_DESCRIPTION OF THE TASK_:
Please filter the items below down to the lines containing the string "GROUP", and copy each of those lines. Case counts, so match uppercase and lowercase letters exactly.

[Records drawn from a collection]
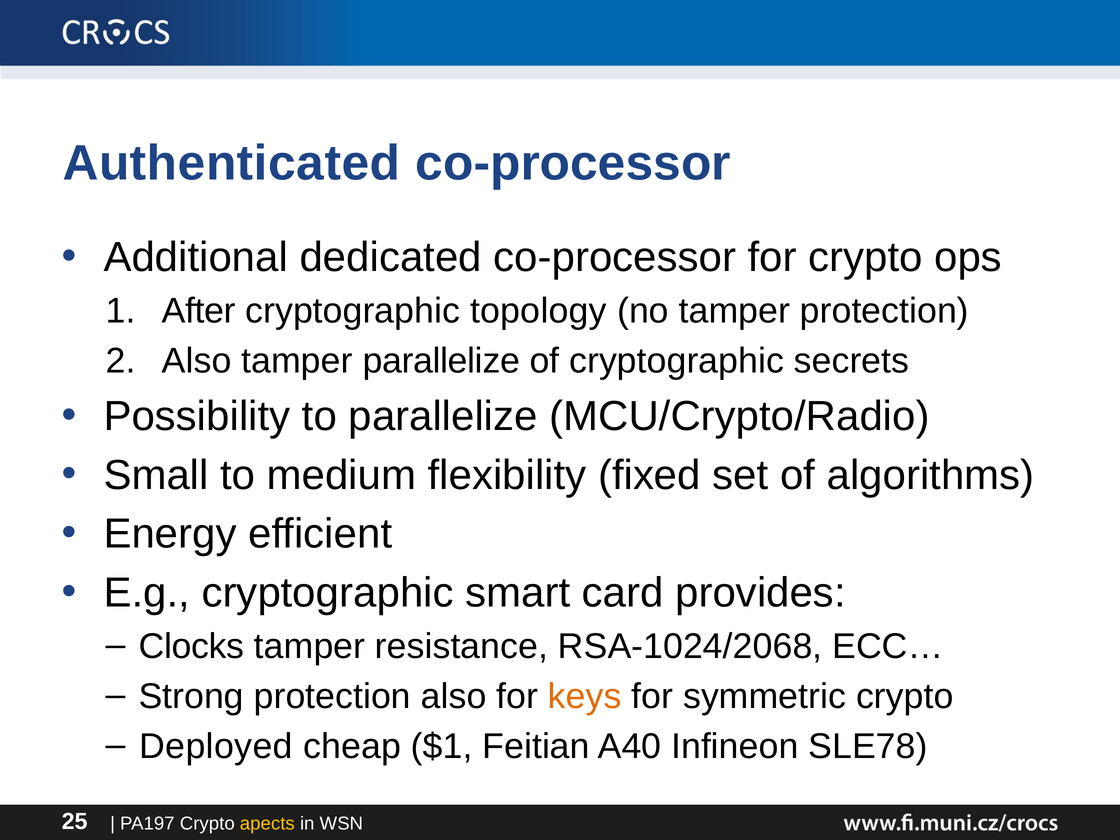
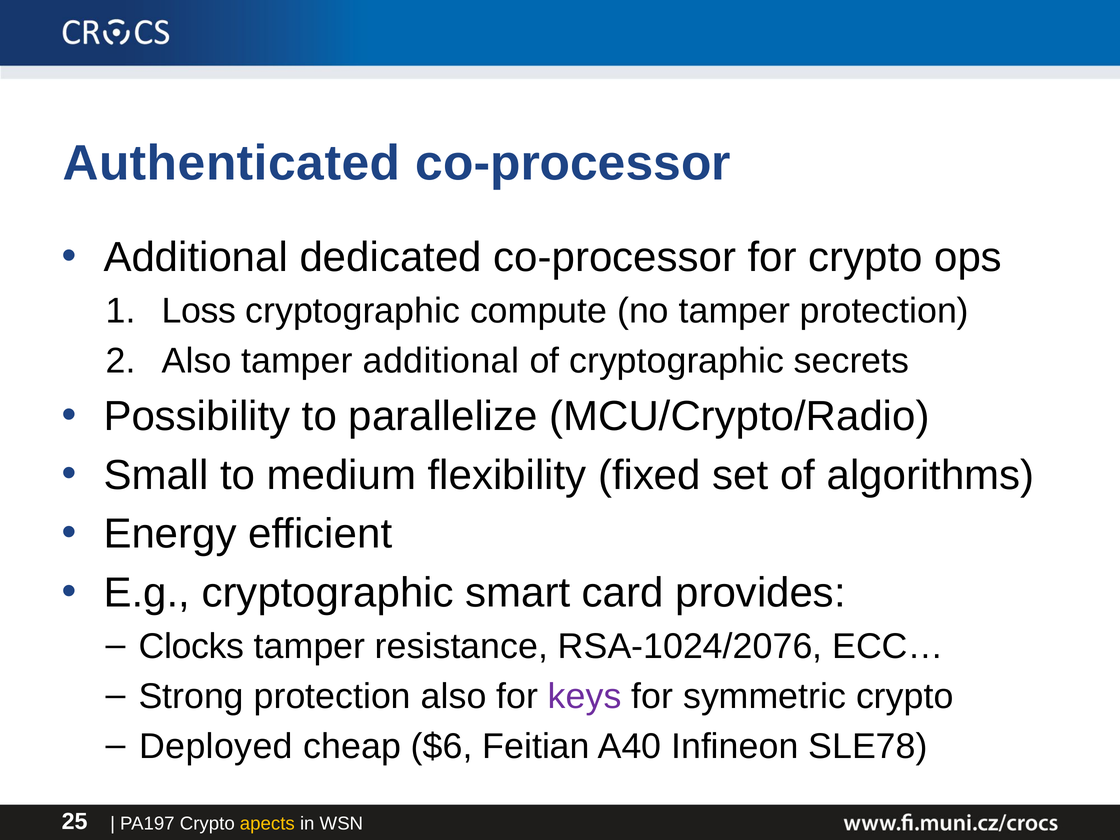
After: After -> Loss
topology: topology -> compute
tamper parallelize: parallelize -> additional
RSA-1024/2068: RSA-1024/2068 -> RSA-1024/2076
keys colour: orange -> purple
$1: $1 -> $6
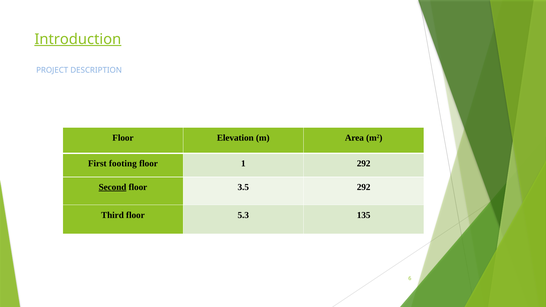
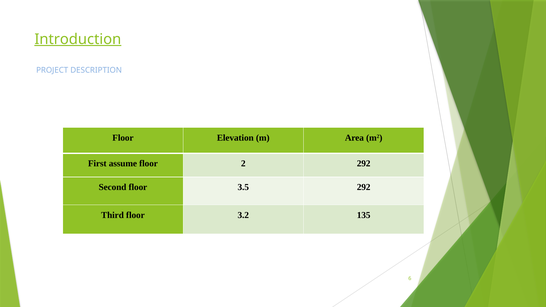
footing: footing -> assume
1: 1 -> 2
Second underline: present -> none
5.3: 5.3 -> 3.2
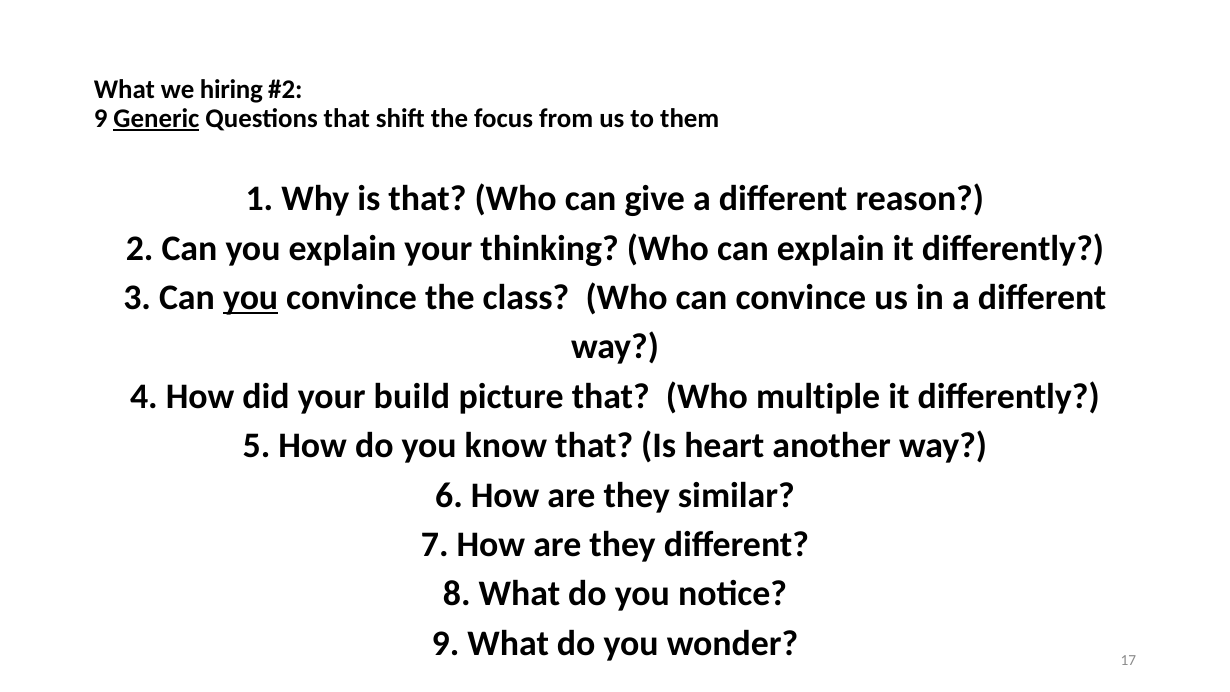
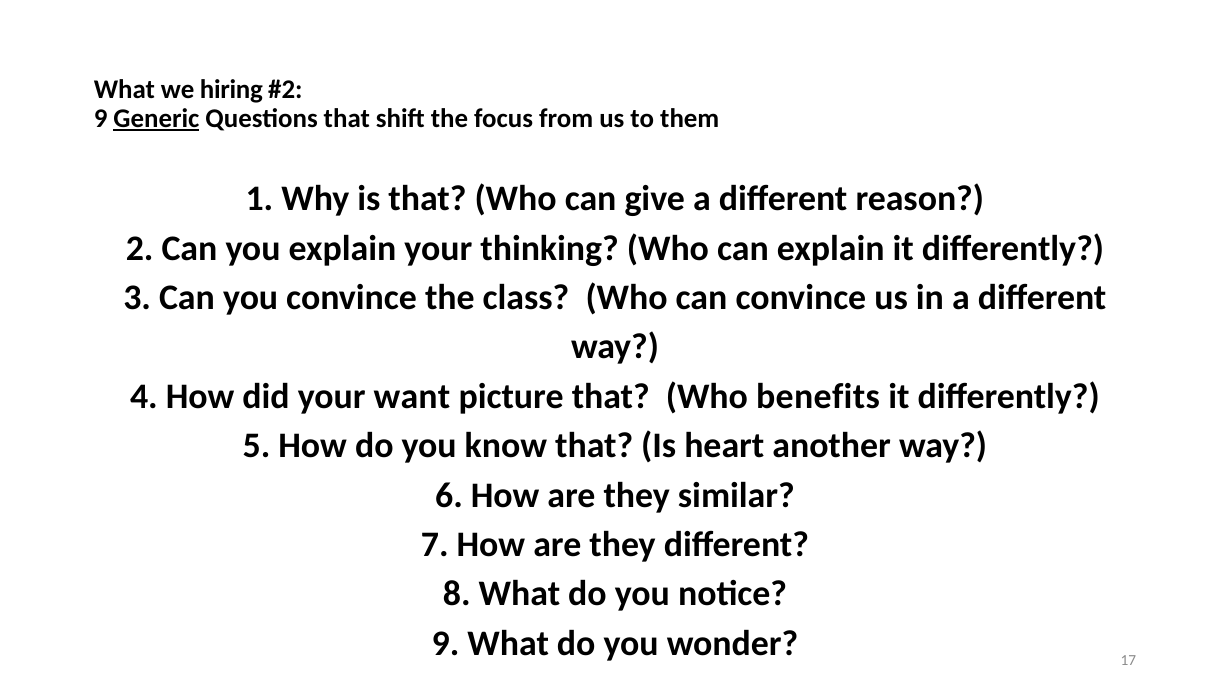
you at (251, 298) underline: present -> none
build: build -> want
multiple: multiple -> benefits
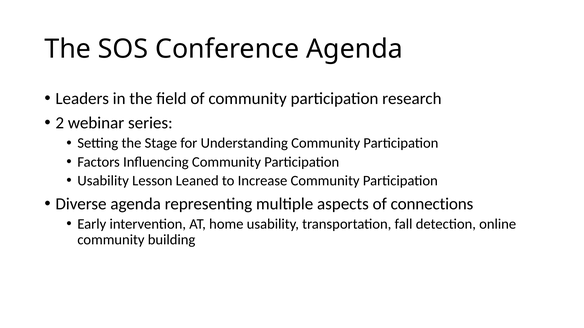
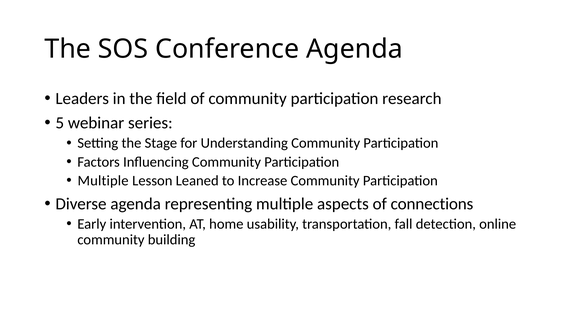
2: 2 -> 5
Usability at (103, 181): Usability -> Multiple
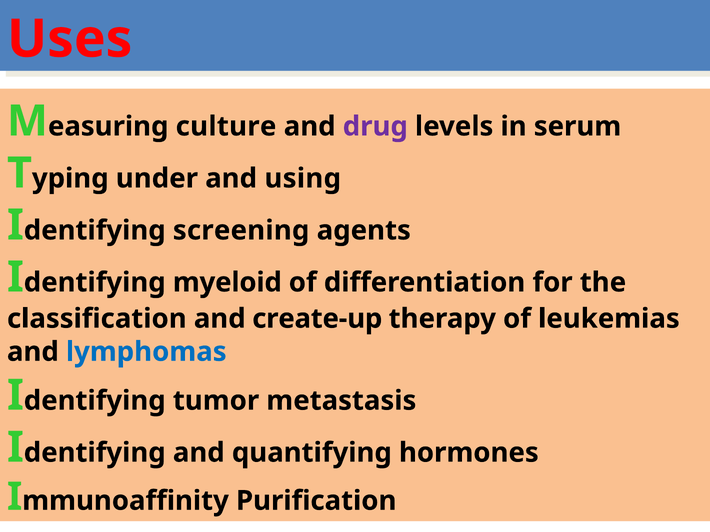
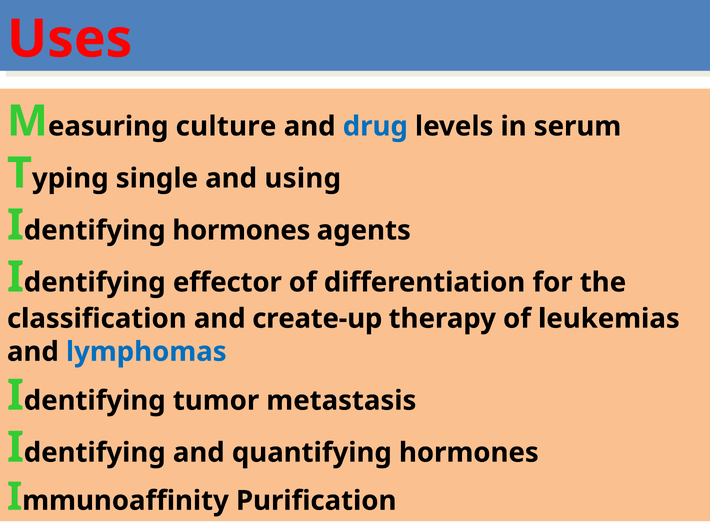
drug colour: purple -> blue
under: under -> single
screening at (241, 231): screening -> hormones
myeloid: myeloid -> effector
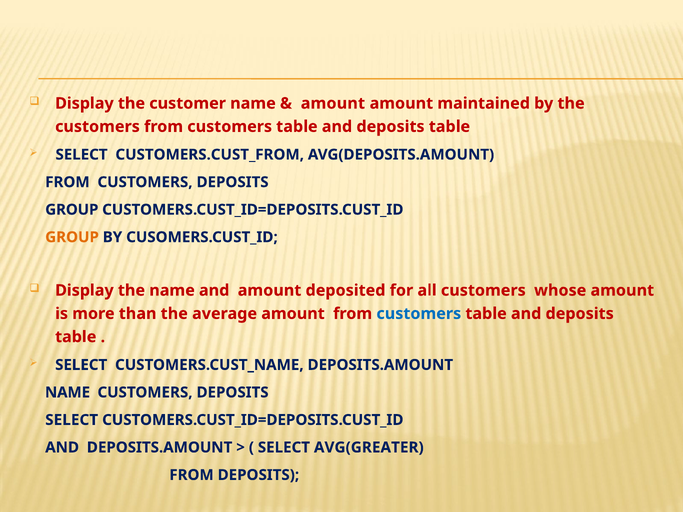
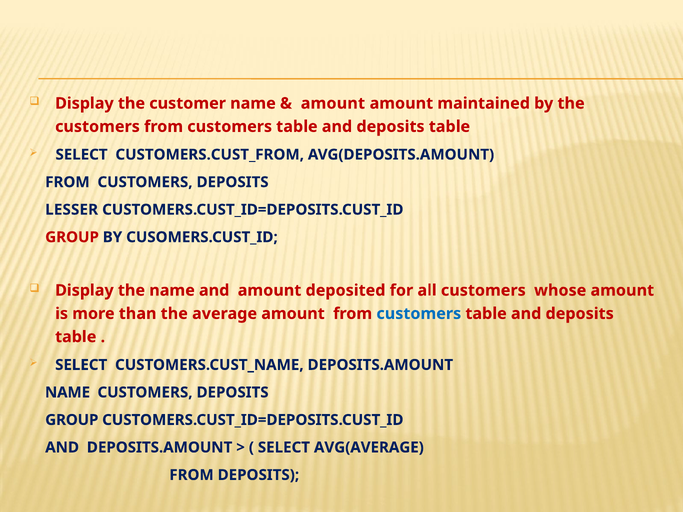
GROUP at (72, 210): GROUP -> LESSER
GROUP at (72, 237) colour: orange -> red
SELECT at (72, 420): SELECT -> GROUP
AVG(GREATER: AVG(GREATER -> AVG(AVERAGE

_TASK OUTPUT_:
GROUP at (72, 210): GROUP -> LESSER
GROUP at (72, 237) colour: orange -> red
SELECT at (72, 420): SELECT -> GROUP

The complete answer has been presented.